Keeping the global engine running

16 July 2019

By Janet Henry, Global Chief Economist, HSBC

Global economic growth was better than feared in the first quarter of 2019 – although inflation remains too low.

Business confidence is also faltering, dragged down by a weakening industrial cycle and uncertainty over trade tensions – despite US-China trade talks restarting after June’s G20 meetings.

We have lowered our growth forecasts for most economies for 2020. While recession is not a central scenario, the US Federal Reserve and other central banks need to act quickly to keep the global engine running. Australia and New Zealand have already cut interest rates, but emerging markets like India led the way in reversing last year’s rate rises. The eurozone’s negative rates look likely to go lower still.

Two major risks to global growth are the ongoing uncertainty over trade tensions and the danger that the global industrial recession feeds into the more resilient services sector. The two are interlinked.

Central banks face tough decisions (duration 5:42)
Transcript (PDF 76KB)

The industrial downturn reflects sector-specific stories such as cars and semi-conductors as well as policy-induced weakness in housing and infrastructure in some countries. It also reflects a general weakness in investment spending driven by the trade-related uncertainties and other geopolitical situations such as the escalating tensions between the US and Iran. Germany, Japan, Korea and Thailand – all reliant on trade and manufacturing – risk job losses and weaker consumer spending if instability continues.

China has responded to Washington’s tariffs by imposing tariffs on some US products, but also by cutting tariffs on imports from other trading partners. It has also excluded from its retaliatory tariffs some of the more important products imported from the US such as aircraft, focusing instead on easily substitutable items.

However, many other countries have made harmful trade interventions too. The US and India top a list that includes a host of emerging economies.
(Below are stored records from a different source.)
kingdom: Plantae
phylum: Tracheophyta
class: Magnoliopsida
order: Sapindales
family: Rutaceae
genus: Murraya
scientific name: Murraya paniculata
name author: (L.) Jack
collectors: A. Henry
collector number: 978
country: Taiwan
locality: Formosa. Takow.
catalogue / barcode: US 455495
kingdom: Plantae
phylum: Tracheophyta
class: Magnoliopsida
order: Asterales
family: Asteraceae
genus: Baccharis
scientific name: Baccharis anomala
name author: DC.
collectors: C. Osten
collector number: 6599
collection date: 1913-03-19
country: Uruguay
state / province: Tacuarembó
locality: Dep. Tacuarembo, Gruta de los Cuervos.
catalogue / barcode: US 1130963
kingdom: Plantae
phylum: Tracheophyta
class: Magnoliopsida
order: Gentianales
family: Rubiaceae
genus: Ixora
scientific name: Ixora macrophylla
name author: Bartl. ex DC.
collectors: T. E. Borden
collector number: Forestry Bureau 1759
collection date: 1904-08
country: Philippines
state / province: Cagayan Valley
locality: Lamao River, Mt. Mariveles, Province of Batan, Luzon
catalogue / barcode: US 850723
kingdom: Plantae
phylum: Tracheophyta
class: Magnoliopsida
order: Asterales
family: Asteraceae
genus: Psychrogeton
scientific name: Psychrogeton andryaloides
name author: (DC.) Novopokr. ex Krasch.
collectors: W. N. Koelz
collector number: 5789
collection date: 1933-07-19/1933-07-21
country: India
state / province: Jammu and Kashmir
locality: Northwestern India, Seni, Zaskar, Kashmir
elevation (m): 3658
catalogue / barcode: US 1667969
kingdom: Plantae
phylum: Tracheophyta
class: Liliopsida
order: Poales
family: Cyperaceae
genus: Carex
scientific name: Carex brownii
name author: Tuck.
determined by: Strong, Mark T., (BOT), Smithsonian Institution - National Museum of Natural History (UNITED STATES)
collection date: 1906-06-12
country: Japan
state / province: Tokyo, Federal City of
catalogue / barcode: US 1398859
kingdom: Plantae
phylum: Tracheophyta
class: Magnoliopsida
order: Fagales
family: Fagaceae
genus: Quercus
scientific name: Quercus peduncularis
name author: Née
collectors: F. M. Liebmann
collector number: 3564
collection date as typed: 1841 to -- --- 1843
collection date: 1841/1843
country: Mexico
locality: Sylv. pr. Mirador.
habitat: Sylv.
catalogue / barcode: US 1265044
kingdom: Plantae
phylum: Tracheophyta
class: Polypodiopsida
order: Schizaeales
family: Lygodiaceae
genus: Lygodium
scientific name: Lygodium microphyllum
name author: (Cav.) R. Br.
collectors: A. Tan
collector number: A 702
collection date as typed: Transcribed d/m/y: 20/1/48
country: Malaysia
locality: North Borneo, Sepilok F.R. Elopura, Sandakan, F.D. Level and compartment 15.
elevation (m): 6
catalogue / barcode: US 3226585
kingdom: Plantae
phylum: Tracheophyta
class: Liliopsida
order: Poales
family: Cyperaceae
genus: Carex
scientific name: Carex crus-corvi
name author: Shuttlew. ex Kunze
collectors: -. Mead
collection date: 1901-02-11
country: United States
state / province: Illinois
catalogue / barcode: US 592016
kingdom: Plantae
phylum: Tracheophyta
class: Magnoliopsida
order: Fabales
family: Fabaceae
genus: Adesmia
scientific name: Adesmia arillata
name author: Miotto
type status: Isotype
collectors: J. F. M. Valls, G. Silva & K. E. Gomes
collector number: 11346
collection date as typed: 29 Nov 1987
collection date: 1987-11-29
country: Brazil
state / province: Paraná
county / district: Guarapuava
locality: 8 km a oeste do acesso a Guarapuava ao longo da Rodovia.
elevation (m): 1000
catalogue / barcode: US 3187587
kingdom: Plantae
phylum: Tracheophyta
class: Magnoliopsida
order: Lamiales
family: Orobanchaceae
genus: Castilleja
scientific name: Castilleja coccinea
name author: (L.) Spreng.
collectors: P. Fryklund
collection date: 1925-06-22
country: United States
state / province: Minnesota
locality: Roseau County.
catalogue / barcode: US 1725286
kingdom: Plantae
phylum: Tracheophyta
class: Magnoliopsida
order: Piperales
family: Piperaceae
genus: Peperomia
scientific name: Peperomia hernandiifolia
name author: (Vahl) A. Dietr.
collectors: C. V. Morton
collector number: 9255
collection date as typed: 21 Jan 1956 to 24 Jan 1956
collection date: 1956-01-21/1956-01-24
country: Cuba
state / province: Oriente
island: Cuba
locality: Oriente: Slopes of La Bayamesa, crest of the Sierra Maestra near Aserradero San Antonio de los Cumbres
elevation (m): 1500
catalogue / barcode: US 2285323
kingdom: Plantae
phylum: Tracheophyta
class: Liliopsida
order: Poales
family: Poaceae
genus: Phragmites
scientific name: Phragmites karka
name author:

Our latest forecasts incorporate the tariffs already implemented and assume no complete resolution or escalation of the US-China trade battle. The global GDP forecast remains 2.4 per cent for this year but is cut from 2.4 per cent to 2.2 per cent for 2020 – the weakest figure since 2009.

We believe cutting rates now makes sense

However, if the US implements its threat of a 25 per cent tariff on all imports from China, plus other proposals such as auto tariffs on Europe, no country would be immune. That could cut our forecast of US growth in 2020 from 1.7 per cent to 1.2 cent with China tumbling from 6.3 per cent to 5.7 per cent despite offsetting monetary and fiscal policy measures from Beijing. Eurozone growth could fall from 1.1 per cent to 0.7 per cent.

We therefore believe cutting rates now makes sense to pre-empt the potential damage from one or more of these risks unfolding even though lower rates – when they are already close to zero or below – could lead to imbalances, overpriced assets and excess leverage. History has demonstrated that downturns that follow periods of financial excess are invariably deeper and recoveries shallower.

Renewed deflation threats often follow. Attempting to meet inflation targets in the near term can make it harder to meet them over the longer term. The US Fed thus has a great deal to consider in the review of its monetary framework.